Optimizer

This section is about setting up an optimization method for the variational algorithm.

Type

optimizer has the following options

  • BFGS [Details]: Supports gtol, max_iter options

  • BFGS_FTOL: Supports ftol, max_iter options

  • L_BFGS_B: Supports ftol, gtol, max_iter, max_fev options

  • NFT [Nak20][Details]: Supports ftol, max_iter, max_fev options

  • NELDER_MEAD:Supports max_iter, max_fev options

  • POWELL [Details]: Supports ftol, max_iter, max_fev options

  • CG: Supports gtol, max_iter options

  • TNC: Supports ftol, gtol, max_iter options

  • SLSQP: Supports ftol, max_iter options

Each optimizer other than BFGS_FTOL and NFT is the same as one in scipy.optimize.minimize.

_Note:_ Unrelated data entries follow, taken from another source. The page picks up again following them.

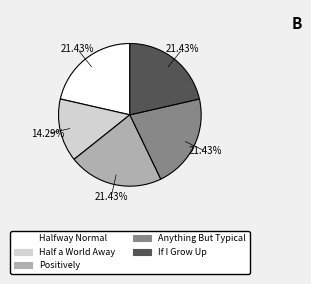

What is the smallest slice in the pie chart?

Half a World Away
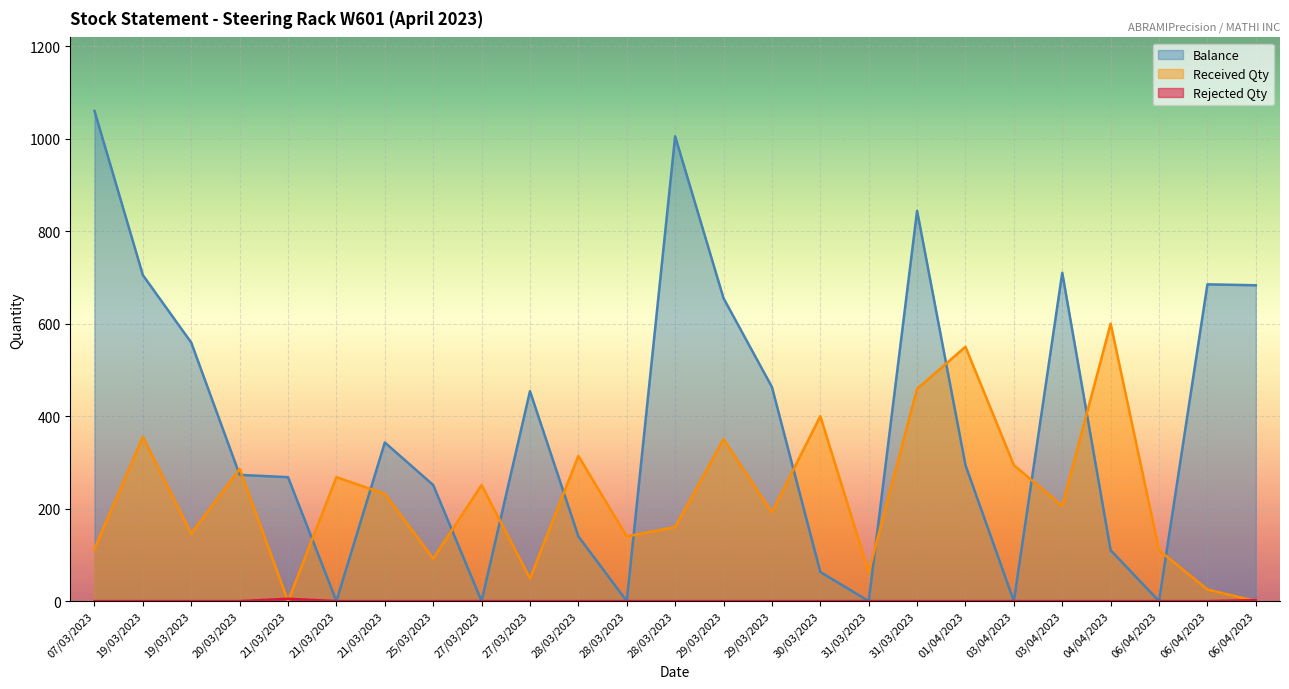

What is the sum of the Rejected Qty values at 21/03/2023 and 25/03/2023?

5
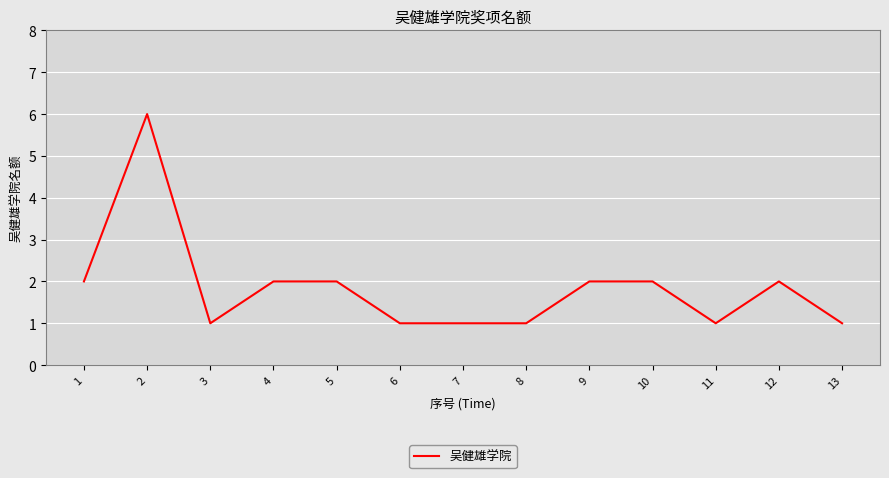

Reading left to right, what are all the values shown in this chart?

1=2	2=6	3=1	4=2	5=2	6=1	7=1	8=1	9=2	10=2	11=1	12=2	13=1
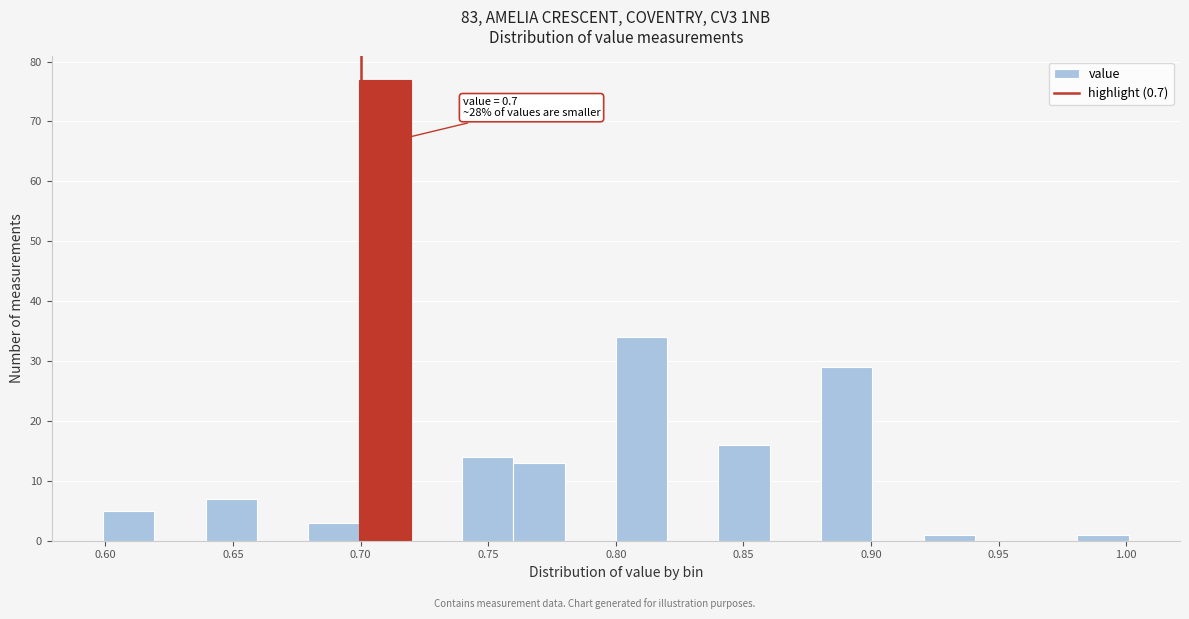

Which range on the x-axis has the tallest bar?

0.70 to 0.72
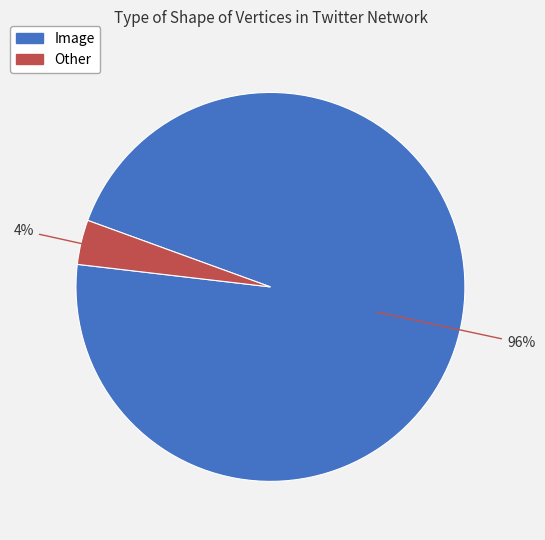

To the nearest percent, what is the average slice percentage?

50%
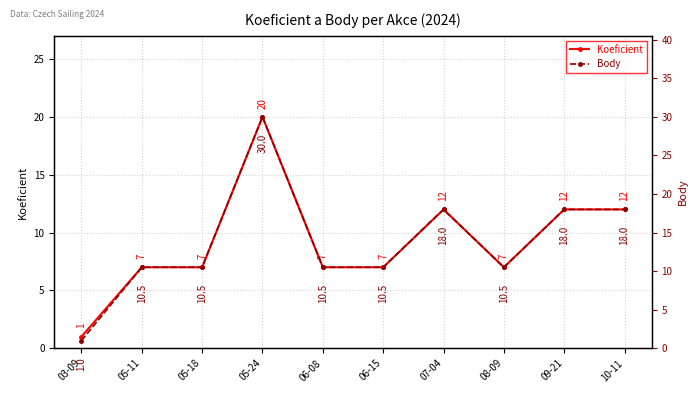

In Koeficient, how many points are lower than both neighbors (excluding endpoints)?

1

For BFGS the cost function gradient difference gtol is used for convergence condition. For BFGS_FTOL the cost function difference ftol is used for convergence condition.

References:

[Nak20] “Sequential minimal optimization for quantum-classical hybrid algorithms.”, K. M. Nakanishi, K. Fujii, and S. Todo, Phys. Rev. Research 2, 043158 (2020).

Options

The following options allow you to specify the condition to stop the optimization.

  • ftol: stop the optimization when the increase or decrease from the previous iteration of the cost function is less than or equal to this value. (default: \(10^{-6}\))

  • gtol: Stops optimization when the slope of the cost function becomes less than or equal to this value. (default: \(10^{-6}\))

  • max_iter: Maximum number of iterations. (default: \(10^3\))

  • max_fev: Maximum number of times the cost function is evaluated. (default: \(10^4\))

  • max_run: maximum number of times to run the quantum circuit (default: \(10^4\))

Input example

"optimizer": {
    "type": "BFGS",
    "ftol": 1e-06,
    "gtol": 1e-06,
    "max_iter": 100000,
    "max_fev": 100000,
    "max_run": 100000
}

Differential type

The following options allow you to specify the differential type of gradient in optimization calculation. Note there are some optimizers that do not require gradients.

  • differential_type: Choice of the numerical derivative NUMERICAL or the analytical derivative ANALYTICAL [Mit18]. By default, NUMERICAL or ANALYTICAL is chosen automatically when QuantumDevice is set to EXACT_SIMULATOR or SAMPLING_SIMULATOR, respectively.

References:

[Mit18] “Quantum circuit learning”, K. Mitarai, M. Negoro, M. Kitagawa, and K. Fujii, Phys. Rev. A 98, 032309.